Mais un facteur important qui aurait pu modifier la volatilité de la situation, dit Maguire, est que la police s'est heurtée aux Proud Boys dans les semaines et les jours précédant l'événement, y compris un violent rassemblement à Salem, en Oregon, et l'arrestation du suprémaciste blanc. le chef du groupe, Henry Tarrio, a fracturé l'hypothèse de la droite selon laquelle les forces de l'ordre étaient essentiellement de leur côté. Le 5 janvier, Maguire avait tweeté sur le durcissement de la rhétorique et les menaces de violence alors que cette hypothèse commençait à s'effondrer.
Cet effilochage des relations entre la police et la droite dans les quelques jours qui ont précédé cet événement, je pense, est directement impliqué dans l'utilisation de la force contre la police au Capitole, dit-il. Dans les commentaires en ligne sur la vidéo de la confrontation dans l'Oregon, dit-il, il est clair qu'il y a un sentiment de trahison parmi les Proud Boys.

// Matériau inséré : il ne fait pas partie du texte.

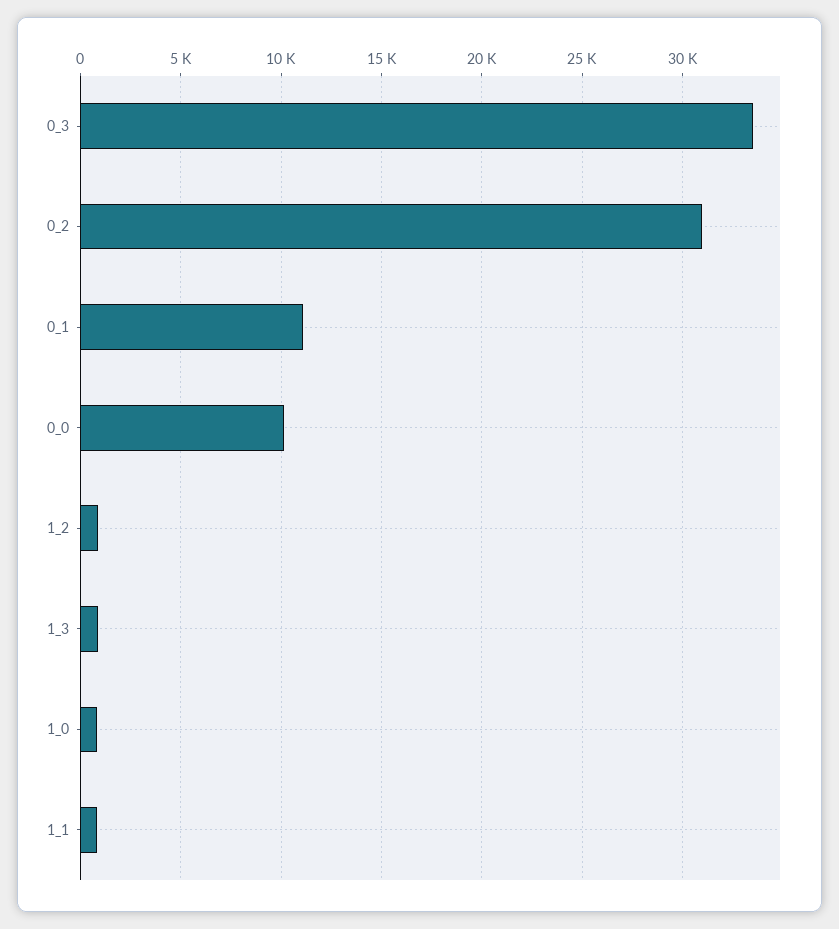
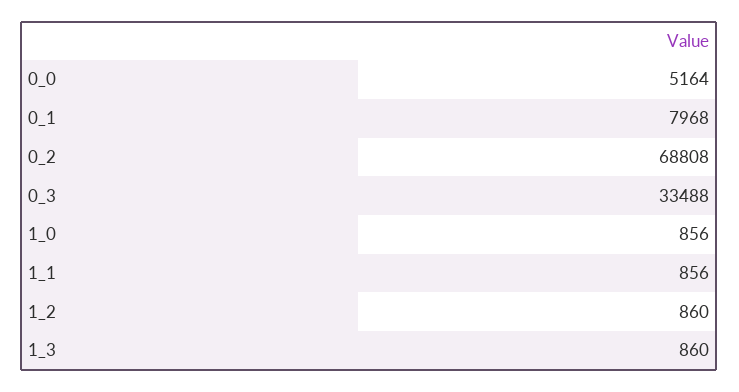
0_2: 31000 -> 68808
0_1: 11000 -> 7968
0_0: 10000 -> 5164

Une accaparement des terres pour de nouveaux pouvoirs
Malgré tous les problèmes liés à la réponse immédiate à l'agression, des enquêtes et des arrestations d'émeutiers ont eu lieu. Les terrains du Capitole sont bien équipé en outils de surveillance , dont beaucoup seront appelés au fur et à mesure que les enquêtes se poursuivront. Une mer de réseaux Wi-Fi et de tours cellulaires capture les données des téléphones portables, et une vaste flotte de caméras de haute technologie couvre la majeure partie du bâtiment.

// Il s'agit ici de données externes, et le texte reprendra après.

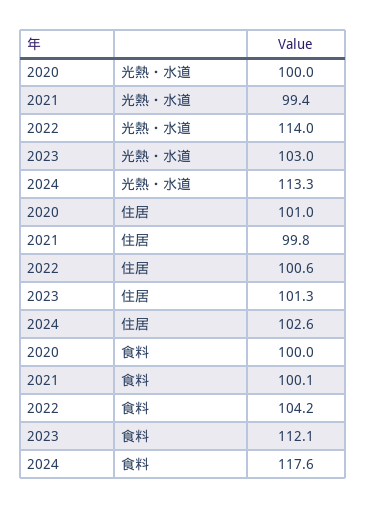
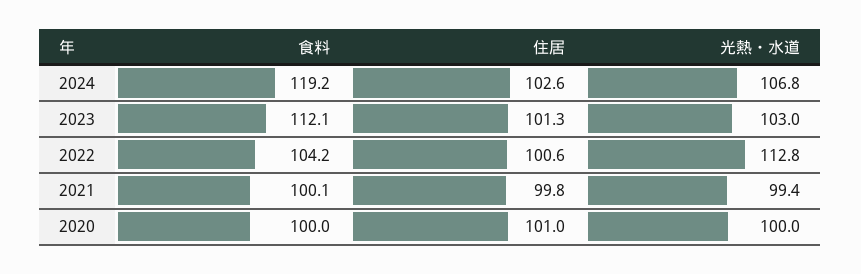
2022, 光熱・水道: 114 -> 112.8
2024, 光熱・水道: 113.3 -> 106.8
2024, 食料: 117.6 -> 119.2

Au 16 janvier, le FBI avait collecté 140 000 éléments de médias sociaux via un portail en ligne demandant des conseils et des images de la foule. L'agence a également accès au logiciel de reconnaissance faciale de ClearviewAI, qui signalé un pic en train d'utiliser son outil dans les jours qui ont suivi l'émeute.
Mais le manque de transparence dans les outils, les tactiques, les politiques et l'exécution de la police rend toute tentative de relier les points à la spéculation. Les experts ont appelé à des enquêtes formelles sur ce qui s'est passé exactement avant le 6 janvier, car la transparence de l'analyse des renseignements et des décisions opérationnelles est le seul moyen de déterminer les principaux points de défaillance. Le 15 janvier, les inspecteurs généraux des ministères de la justice, de la défense, de l'intérieur et de la sécurité intérieure a annoncé une enquête conjointe dans la réponse fédérale.
Alors que l'investiture de Joe Biden s'accélère, tous les regards seront tournés vers la préparation des professionnels de la sécurité. Et leurs yeux seront probablement tournés vers nous aussi, alors que la surveillance continue d'augmenter, bien qu'il soit peu probable que le public sache de sitôt la véritable nature de cette surveillance.
Stanley suggère que nous devions rester vigilants quant à l'impact des retombées du Capitole, avertissant que les personnes qui veulent divers pouvoirs de sécurité et jouets, etc., utilisent une urgence pour essayer de l'obtenir. Nous avons vu cela après le 11 septembre et je pense qu'il va y avoir une partie de cela maintenant aussi.
Il fait écho aux appels à l'enquête et à la transparence sur la police du Capitole le 6 janvier, mais suggère que les gens restent sceptiques. Ne laissez pas cela devenir une accaparement des terres pour de nouveaux pouvoirs et activités de surveillance à cause des échecs mêmes des forces de l'ordre, dit-il.